La commission Agriculture a publié un projet de loi actualisé, avant un vote en commission prévu le 27 janvier, avec une idée centrale : donner à la CFTC une nouvelle autorité pour encadrer les “digital commodities” sur le marché au comptant.
En bref :
- Le Sénat accélère sur une loi crypto qui placerait la CFTC au cœur de la régulation des “digital commodities”
- Le texte vise surtout les plateformes, avec enregistrement, garde, et règles de marché.
- Le vrai bras de fer arrive au moment de fusionner les versions Agriculture et Banking.
Une loi crypto “CFTC-first” qui revient par la grande porte
Le texte publié par le président de la commission Agriculture, John Boozman, est présenté comme une version “améliorée” d’un brouillon bipartisan déjà discuté. Le calendrier prévoit d’abord la publication du texte, puis le markup le 27 janvier à 15h.
Le nom « Digital Commodity Intermediaries Act » dit déjà beaucoup. L’objectif affiché est d’organiser un système de régulation de l’offre et de la vente de “digital commodities” sous le périmètre de la CFTC. On n’est plus dans la note de bas de page. On est dans l’architecture.

Le plan ressemble à un vrai mode d’emploi pour le marché crypto. On y voit une logique de définitions, de règles à écrire, puis d’enregistrement des acteurs. Le texte mentionne aussi une procédure d’enregistrement accélérée et un statut provisoire, signe qu’on veut éviter un embouteillage administratif au lancement.

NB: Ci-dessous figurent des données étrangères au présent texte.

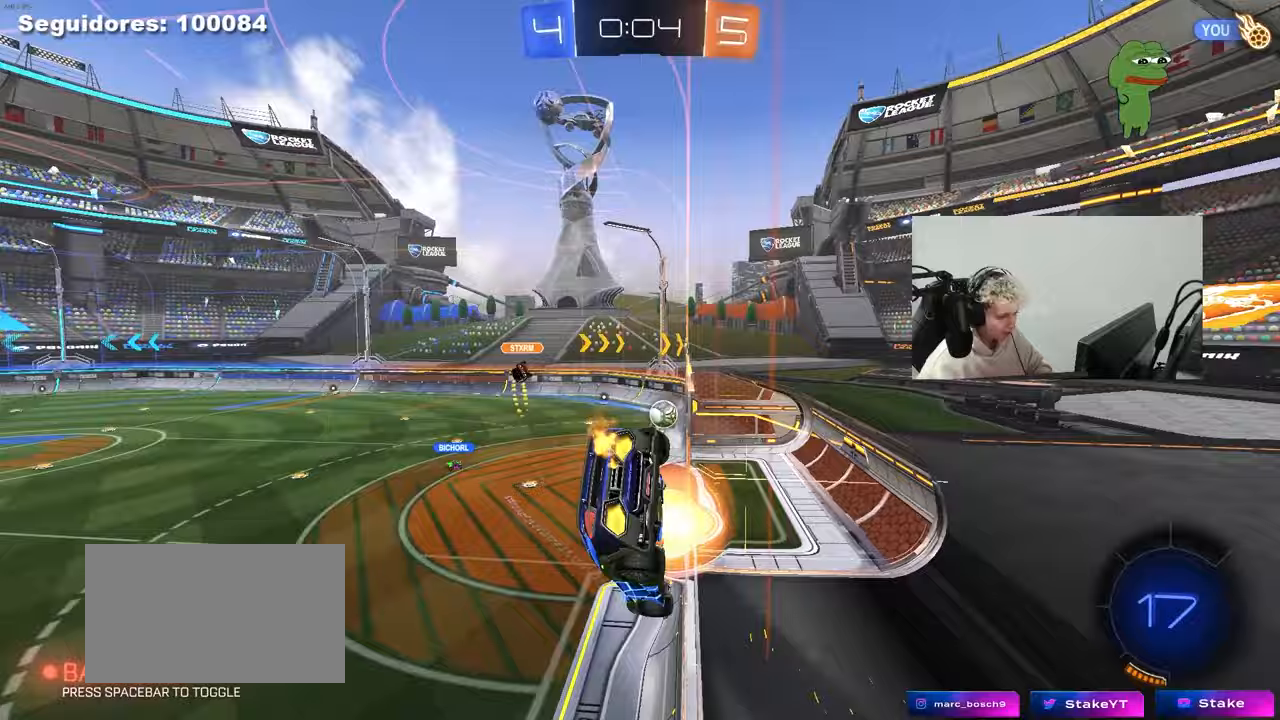
{"keys": [], "mouse": [], "mouse_move": "up-right", "events": [[17, "d", "up"], [17, "w", "up"], [117, "d", "down"], [117, "s", "down"], [167, "shift", "down"], [217, "mouse_right", "up"], [350, "s", "up"], [400, "shift", "up"], [450, "d", "up"], [500, "mouse_left", "up"]]}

Ce que change vraiment le texte pour les plateformes crypto
Le projet vise surtout les intermédiaires. Il met en avant un cadre de registration pour des “digital commodity exchanges”, des brokers et des dealers. Autrement dit, les grandes plateformes crypto et ceux qui exécutent ou facilitent les transactions seraient censés entrer dans une case claire.
La question de la “certification” ou de l’approbation de certains actifs pour le trading apparaît dans la table des matières. Cela suggère une volonté de standardiser ce qui peut être listé, et comment. Même sans connaître chaque règle finale, l’intention est nette. On veut moins de zones grises au moment du listing.
Le texte aborde aussi des sujets qui piquent depuis FTX, notamment la garde des actifs, la propriété des clients et l’organisation interne des acteurs. Ce n’est pas glamour, mais c’est exactement là que se joue la confiance. Et si la CFTC obtient des moyens dédiés, le régulateur ne pourra plus se contenter d’un rôle de spectateur.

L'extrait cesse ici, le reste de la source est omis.